Я очень любил налимьи ночевки на Костылевке. Река шумит, по камням курлычет, на костерке котелок с чайком пыхтит, на прутках пара рябчиков жарится. Вокруг темнота несусветная – в октябре сумерки моментально сгущаются. Отец, как правило, распечатывал чекушечку водки, плескал в боевую эмалированную кружку, рассказывал разные истории.
Помню, к примеру, историю про деревню Кокай и Афоню, одного из последних ее жителей. Кокай, в общем-то, деревней не был, а был поселком лесозаготовителей, созданным во время войны. Поселок, как водится, поставили на одноименной речке и с названием населенного пункта не заморачивались. Просуществовало поселение два десятка лет, пока надобность была, потом жителям его предложили переселиться. Несколько человек осталось свой век там доживать. Среди них и Афоня.

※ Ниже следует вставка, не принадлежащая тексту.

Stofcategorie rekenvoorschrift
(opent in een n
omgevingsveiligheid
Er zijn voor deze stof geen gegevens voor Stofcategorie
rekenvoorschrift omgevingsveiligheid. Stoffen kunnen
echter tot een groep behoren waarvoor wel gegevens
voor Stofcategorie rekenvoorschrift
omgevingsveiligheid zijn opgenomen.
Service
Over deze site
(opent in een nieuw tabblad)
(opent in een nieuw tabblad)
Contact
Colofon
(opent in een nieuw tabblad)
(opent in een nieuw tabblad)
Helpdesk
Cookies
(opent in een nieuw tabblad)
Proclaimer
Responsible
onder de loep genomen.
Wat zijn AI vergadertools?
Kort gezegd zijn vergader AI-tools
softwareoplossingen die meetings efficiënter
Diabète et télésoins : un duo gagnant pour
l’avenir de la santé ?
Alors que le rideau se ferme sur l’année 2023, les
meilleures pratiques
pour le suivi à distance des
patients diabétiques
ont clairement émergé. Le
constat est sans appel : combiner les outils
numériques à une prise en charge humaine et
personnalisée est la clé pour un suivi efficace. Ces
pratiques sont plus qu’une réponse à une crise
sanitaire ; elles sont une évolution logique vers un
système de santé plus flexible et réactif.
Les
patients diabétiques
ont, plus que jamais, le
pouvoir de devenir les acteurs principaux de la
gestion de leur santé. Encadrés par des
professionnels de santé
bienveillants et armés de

Афоня был заядлым картежником и по вечерам зимой ходил играть в карты в поселок Усть-Югуш. По реке - по берегу десяток километров ходу. И будто бы Афоне в карты необыкновенно везло. Речь, конечно, идет не об астрономических суммах, но рубль-полтора он выигрывал – ставки были маленькие, на копеечки играли. И этих выигрышей Афоне на жизнь хватало. Зарабатывал, он, конечно, также и иными способами: весной сети ставил, летом сено косил, дрова пилить помогал, за пасеками присматривал. Кормился. Но до картежных игрищ был азартен.

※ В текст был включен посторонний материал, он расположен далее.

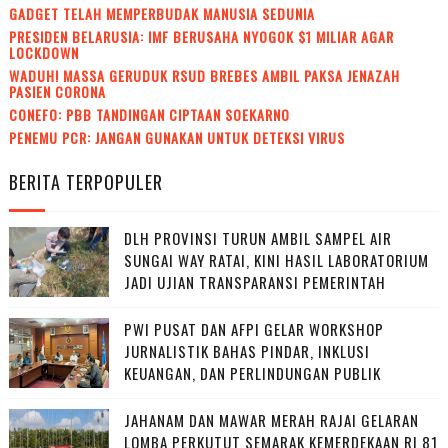
GADGET TELAH MEMPERBUDAK MANUSIA SEDUNIA
PRESIDEN BELARUSIA: IMF BERUSAHA NYOGOK $1 MILIAR AGAR
LOCKDOWN
WADUH! MASSA GERUDUK RSUD BREBES AMBIL PAKSA JENAZAH
PASIEN CORONA
CONEFO: PBB TANDINGAN CIPTAAN SOEKARNO
PENEMU PCR: JANGAN GUNAKAN UNTUK DETEKSI VIRUS
BERITA TERPOPULER
DLH PROVINSI TURUN AMBIL SAMPEL AIR
SUNGAI WAY RATAI, KINI HASIL LABORATORIUM
JADI UJIAN TRANSPARANSI PEMERINTAH
PWI PUSAT DAN AFPI GELAR WORKSHOP
JURNALISTIK BAHAS PINDAR, INKLUSI
KEUANGAN, DAN PERLINDUNGAN PUBLIK
JAHANAM DAN MAWAR MERAH RAJAI GELARAN
LOMBA PERKUTUT SEMARAK KEMERDEKAAN RI 81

Однажды зимнею порой он увлекся и припозднился. Глубокой уж ночью двинулся в свою избу на Кокай. И посреди дороги заслышал вой. Якобы увязались за ним волки. Будто бы стая за Афоней погналась. Было ли это на самом деле – неизвестно, но вероятно. Даже сейчас волки относительно вольготно гуляют. Вполне возможно, не было волков. Почудилось. Но у страха глаза велики, и Афоня лихо припустил по узенькой натоптанной тропке. Что такое тропка посреди леса, в темноте да когда вокруг сугробы – это надо испытать. Неловкий шаг и в снег по пояс. Успевай выкарабкивайся, да еще если волки на хвост наступают…

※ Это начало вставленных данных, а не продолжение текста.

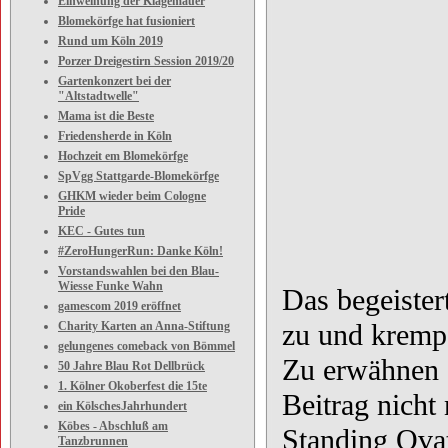
Einweihung der Klagemauer
Blomekörfge hat fusioniert
Rund um Köln 2019
Porzer Dreigestirn Session 2019/20
Gartenkonzert bei der
"Altstadtwelle"
Mama ist die Beste
Friedensherde in Köln
Hochzeit em Blomekörfge
SpVgg Stattgarde-Blomekörfge
GHKM wieder beim Cologne
Pride
KEC - Gutes tun
#ZeroHungerRun: Danke Köln!
Vorstandswahlen bei den Blau-
Wiesse Funke Wahn
Das begeiste
gamescom 2019 eröffnet
zu und krempe
Charity Karten an Anna-Stiftung
gelungenes comeback von Bömmel
Zu erwähnen 
50 Jahre Blau Rot Dellbrück
1. Kölner Okoberfest die 15te
Beitrag nich
ein KölschesJahrhundert
Köbes - Abschluß am
Standing Ova
Tanzbrunnen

Бежал Афоня бойко. Страх и ужас обуял, не желал в зубья волчьей стаи угодить, потому очень шустро ногами перебирал. Запыхался, взмок, шапку в сторону бросил – авось звери замешкаются. Потом в сугроб полетели меховые рукавицы. Но все равно чудится позади поступь волчьей стаи. Вытащил из-за пазухи колоду карт, начал по сторонам разбрасывать. Раскидал, опять по тропке припустил. Бежит, прислушивается: не нагоняют ли? Слышит – мелочь в кармане бряцает. Залез в карман, вытащил горсть копеечек-пятачков-гривенников, все, что выиграл, на тропинку бросил. Надеялся волков запутать. Выскочил из леса на реку. Бежит, оглядывается – ночь хоть и безлунная, темная, но на снегу по льду реки, на чистотке, волков не видно. Хотя тропка вполне ясно проглядывается. Обнадежился, отдышался слегка, поднапрягся и добежал до своей избы. Добежал, прямо в двери – двора-то не было, а забор лядящий – запер дверь, подпер чем-то и упал. Отлежался, успокоился, придумал печку растопить, но руки трясутся. То ли от холода, то ли от испуга. От нервности, в общем. Растер руки, взял в непослушные пальцы коробок спичек с подпечка, чиркнул спичкой, бересту поджог – дровишки с растопкой заранее в печурку уложены были. Отогрелся, выспался, наутро, как рассвело, взял ружьишко и пошел по тропке, волчьи следы глянуть.
Следов не нашел, зато шапку и рукавицы обнаружил. А также карты, вдоль тропки разбросанные. Котомку с крупой-чаем-сухарями, необходимыми продуктами, взятыми в Усть-Югуше, тоже нашел, никем не растерзанную. Не было волчьей стаи, показалось. Но после этой истории Афоня ходил в Усть-Югуш обязательно с ружьишком. Умер в 70-х годах прошлого века, похоронили его на старом кокайском кладбище, на горке в пихтаре, как раз над речкой Костылевкой.
Несколько деревянных домов стояли на месте деревни Кокай до средины 90-х годов прошлого века. В них летом жили косари или пасечники, которые вывозили пчел на широкие пойменные луга, покосы, расположенные близ деревни. Потом и домов не стало. Исчезла деревня. Окончательно. Даже луга роскошные никому не нужны.